## TASK DATA
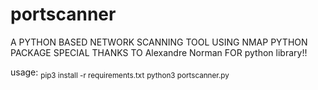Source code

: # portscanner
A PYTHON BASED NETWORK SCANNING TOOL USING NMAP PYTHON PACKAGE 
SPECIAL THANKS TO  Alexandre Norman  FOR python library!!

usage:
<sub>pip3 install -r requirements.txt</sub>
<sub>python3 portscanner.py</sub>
---
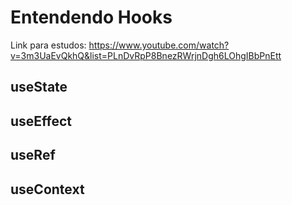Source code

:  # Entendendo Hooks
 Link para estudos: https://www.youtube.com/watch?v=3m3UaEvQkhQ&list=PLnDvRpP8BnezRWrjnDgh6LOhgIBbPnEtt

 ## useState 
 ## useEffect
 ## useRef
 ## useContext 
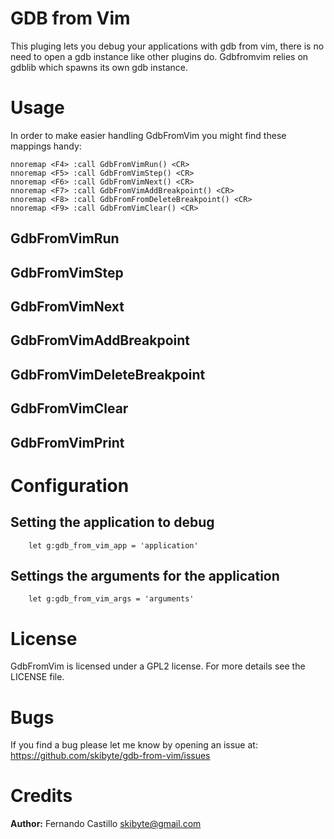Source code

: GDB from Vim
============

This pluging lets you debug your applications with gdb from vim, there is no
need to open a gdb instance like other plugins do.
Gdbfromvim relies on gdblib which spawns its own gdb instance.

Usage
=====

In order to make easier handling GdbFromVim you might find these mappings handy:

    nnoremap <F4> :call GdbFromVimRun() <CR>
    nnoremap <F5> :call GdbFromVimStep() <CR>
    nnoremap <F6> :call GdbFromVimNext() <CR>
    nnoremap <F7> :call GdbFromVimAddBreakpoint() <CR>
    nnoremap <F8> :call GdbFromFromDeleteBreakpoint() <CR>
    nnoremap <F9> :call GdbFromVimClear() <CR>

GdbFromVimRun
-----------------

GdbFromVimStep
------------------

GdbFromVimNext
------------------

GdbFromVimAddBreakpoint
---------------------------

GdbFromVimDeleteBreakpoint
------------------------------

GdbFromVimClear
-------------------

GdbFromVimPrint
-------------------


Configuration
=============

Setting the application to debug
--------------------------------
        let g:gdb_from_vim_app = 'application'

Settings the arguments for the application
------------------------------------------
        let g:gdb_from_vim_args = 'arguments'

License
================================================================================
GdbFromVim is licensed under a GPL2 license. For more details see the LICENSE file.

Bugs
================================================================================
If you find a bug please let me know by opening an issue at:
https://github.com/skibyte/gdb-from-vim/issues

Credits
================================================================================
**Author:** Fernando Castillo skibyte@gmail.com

## WORK INSTRUCTIONS
Note every line of the records that holds the word "find", and copy it.

## YOUR SOLUTION
In order to make easier handling GdbFromVim you might find these mappings handy:
If you find a bug please let me know by opening an issue at:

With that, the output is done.